Copy the material below, substituting "species" for every "scientific name" and leaving everything else unchanged.
----------
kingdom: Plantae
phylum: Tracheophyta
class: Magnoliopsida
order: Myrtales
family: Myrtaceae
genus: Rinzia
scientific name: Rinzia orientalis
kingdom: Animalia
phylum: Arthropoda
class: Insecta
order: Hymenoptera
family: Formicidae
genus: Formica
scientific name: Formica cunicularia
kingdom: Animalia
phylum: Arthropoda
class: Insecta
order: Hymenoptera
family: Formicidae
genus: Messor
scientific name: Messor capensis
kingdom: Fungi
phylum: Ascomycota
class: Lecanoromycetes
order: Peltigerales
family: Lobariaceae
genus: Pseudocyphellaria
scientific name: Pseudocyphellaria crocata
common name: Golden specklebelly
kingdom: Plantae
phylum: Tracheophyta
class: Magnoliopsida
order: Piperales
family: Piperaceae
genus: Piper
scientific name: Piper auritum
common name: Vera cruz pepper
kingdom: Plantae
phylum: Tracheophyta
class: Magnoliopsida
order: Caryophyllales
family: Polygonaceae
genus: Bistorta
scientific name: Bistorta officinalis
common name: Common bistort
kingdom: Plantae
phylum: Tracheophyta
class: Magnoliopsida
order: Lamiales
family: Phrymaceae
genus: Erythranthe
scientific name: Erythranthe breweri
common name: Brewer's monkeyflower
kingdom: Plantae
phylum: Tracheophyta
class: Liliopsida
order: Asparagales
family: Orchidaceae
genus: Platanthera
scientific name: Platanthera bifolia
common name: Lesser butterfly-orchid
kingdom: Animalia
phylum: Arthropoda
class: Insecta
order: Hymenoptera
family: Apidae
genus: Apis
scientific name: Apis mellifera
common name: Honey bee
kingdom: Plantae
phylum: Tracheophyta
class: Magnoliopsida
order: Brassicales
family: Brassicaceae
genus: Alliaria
----------
> [Written solution]:
kingdom: Plantae
phylum: Tracheophyta
class: Magnoliopsida
order: Myrtales
family: Myrtaceae
genus: Rinzia
species: Rinzia orientalis
kingdom: Animalia
phylum: Arthropoda
class: Insecta
order: Hymenoptera
family: Formicidae
genus: Formica
species: Formica cunicularia
kingdom: Animalia
phylum: Arthropoda
class: Insecta
order: Hymenoptera
family: Formicidae
genus: Messor
species: Messor capensis
kingdom: Fungi
phylum: Ascomycota
class: Lecanoromycetes
order: Peltigerales
family: Lobariaceae
genus: Pseudocyphellaria
species: Pseudocyphellaria crocata
common name: Golden specklebelly
kingdom: Plantae
phylum: Tracheophyta
class: Magnoliopsida
order: Piperales
family: Piperaceae
genus: Piper
species: Piper auritum
common name: Vera cruz pepper
kingdom: Plantae
phylum: Tracheophyta
class: Magnoliopsida
order: Caryophyllales
family: Polygonaceae
genus: Bistorta
species: Bistorta officinalis
common name: Common bistort
kingdom: Plantae
phylum: Tracheophyta
class: Magnoliopsida
order: Lamiales
family: Phrymaceae
genus: Erythranthe
species: Erythranthe breweri
common name: Brewer's monkeyflower
kingdom: Plantae
phylum: Tracheophyta
class: Liliopsida
order: Asparagales
family: Orchidaceae
genus: Platanthera
species: Platanthera bifolia
common name: Lesser butterfly-orchid
kingdom: Animalia
phylum: Arthropoda
class: Insecta
order: Hymenoptera
family: Apidae
genus: Apis
species: Apis mellifera
common name: Honey bee
kingdom: Plantae
phylum: Tracheophyta
class: Magnoliopsida
order: Brassicales
family: Brassicaceae
genus: Alliaria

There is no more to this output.